Please provide a documented source for this assertion.
> There is also a veritable mountain
> of circumstantial evidence.
There's an equally large amount of "circumstantial evidence" that the lunar landings were faked. Same quality of evidence, too...
>
> There's even one pyramid with a flooded substruc-
> ture which they've been trying to pump out for at
> least a year. There's another being explored by
> scuba divers.
Which one is that?
>
> While the Nile would seem to be unable to reach
> these levels now or in the past even under extreme
>
Aswan Dam. This has been explained to you in the past, but you continue to ignore it.

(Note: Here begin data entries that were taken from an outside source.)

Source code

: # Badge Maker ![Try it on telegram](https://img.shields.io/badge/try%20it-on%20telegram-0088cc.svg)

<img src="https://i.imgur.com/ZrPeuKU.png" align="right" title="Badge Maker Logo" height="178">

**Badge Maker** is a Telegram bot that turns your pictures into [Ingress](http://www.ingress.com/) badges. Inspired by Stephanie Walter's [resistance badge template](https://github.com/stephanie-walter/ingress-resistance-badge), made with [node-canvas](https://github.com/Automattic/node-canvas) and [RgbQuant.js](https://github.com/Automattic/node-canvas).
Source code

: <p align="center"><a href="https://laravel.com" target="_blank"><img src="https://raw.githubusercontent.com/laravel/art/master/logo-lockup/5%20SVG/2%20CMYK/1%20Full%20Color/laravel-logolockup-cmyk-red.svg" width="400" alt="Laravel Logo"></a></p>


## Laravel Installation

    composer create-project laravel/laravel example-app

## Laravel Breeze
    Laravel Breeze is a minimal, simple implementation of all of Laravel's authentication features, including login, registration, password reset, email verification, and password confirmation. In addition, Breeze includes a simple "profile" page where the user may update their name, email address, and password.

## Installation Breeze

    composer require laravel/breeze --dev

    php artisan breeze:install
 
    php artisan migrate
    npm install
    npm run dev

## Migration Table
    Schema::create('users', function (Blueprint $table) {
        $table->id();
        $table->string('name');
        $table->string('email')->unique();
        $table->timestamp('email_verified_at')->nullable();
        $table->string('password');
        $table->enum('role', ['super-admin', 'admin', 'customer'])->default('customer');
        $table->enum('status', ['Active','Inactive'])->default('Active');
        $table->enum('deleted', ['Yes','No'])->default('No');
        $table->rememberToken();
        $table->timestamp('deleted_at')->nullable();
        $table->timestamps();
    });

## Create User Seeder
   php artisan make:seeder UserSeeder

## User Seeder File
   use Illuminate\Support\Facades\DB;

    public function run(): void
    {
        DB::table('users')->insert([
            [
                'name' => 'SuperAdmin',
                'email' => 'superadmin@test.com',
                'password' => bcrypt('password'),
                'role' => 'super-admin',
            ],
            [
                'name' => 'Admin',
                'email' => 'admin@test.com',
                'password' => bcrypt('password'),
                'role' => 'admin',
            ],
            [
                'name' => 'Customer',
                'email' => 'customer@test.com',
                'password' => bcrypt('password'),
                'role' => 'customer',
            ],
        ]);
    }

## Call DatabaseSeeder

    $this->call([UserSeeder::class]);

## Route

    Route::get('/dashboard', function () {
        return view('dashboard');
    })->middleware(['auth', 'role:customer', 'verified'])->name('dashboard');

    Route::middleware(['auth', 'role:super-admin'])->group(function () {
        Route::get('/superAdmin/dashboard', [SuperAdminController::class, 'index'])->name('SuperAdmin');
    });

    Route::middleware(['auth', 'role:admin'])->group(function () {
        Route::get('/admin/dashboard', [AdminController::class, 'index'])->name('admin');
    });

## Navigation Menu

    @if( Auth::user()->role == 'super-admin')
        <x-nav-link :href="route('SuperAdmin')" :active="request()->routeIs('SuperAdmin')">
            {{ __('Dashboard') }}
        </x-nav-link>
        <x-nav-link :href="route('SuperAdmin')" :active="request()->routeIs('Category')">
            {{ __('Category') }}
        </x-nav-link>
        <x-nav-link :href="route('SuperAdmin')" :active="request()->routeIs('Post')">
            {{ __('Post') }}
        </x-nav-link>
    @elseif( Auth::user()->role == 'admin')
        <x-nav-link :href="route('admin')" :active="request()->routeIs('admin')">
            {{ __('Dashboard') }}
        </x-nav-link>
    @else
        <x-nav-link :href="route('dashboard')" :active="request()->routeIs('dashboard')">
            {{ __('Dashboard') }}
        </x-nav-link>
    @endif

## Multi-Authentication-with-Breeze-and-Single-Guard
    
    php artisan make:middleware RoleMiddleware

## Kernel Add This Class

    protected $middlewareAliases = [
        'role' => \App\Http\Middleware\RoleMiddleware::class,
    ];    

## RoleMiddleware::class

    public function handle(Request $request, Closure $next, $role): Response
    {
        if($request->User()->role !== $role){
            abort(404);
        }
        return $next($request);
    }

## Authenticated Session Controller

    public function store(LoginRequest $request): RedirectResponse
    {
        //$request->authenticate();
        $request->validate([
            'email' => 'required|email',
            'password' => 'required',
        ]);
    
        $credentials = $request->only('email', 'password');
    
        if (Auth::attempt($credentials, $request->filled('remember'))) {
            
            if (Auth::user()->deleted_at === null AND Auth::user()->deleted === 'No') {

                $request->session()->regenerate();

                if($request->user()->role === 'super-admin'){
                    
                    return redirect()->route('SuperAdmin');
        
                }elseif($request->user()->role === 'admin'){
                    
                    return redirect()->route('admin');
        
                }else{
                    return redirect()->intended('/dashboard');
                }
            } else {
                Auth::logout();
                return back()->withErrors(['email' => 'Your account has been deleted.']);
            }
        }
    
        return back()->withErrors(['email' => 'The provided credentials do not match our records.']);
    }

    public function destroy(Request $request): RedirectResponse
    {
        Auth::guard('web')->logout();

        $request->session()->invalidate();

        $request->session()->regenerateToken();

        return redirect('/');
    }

> conditions it may have come close. More import-
> antly there was apparently an E-W river just
> north
> that was much higher and the lifting necessary
> was within human ability.
Prove it.
>
> I wouldn't be so quick to dimmiss "yeast gas" as
> the motive force for lifting this water. Once
> the
> "’I [];.t-wt.t" brings the water to the surface
> (or higher) it is available for use in filling
> counterweights or a series of locks which may
> have
> taken half as long to build as the pyramid itself.
>
None of which is based on actual evidence from the culture.
>
> Water was more available in 2600BC than it is
> now.
Well, there's your first correct point. Congratulations!
> And even more so not long before that. Obviously
>
> they weren't waiting for rain to fill
> counterweights
> but more water does translate to a higher water
> table at the very least.
The rain in Egypt proper was not a real factor in the flooding of the Nile.
I'm quitting here. You've got no foundation, no evidence, and your ideas of what constitute evidence are well below standard. There's no point in continuing this, as it has all been pointed out to you before, but you just come back a month later restating it all again.
Anthony
You can lead a horse to water but you can't make him think.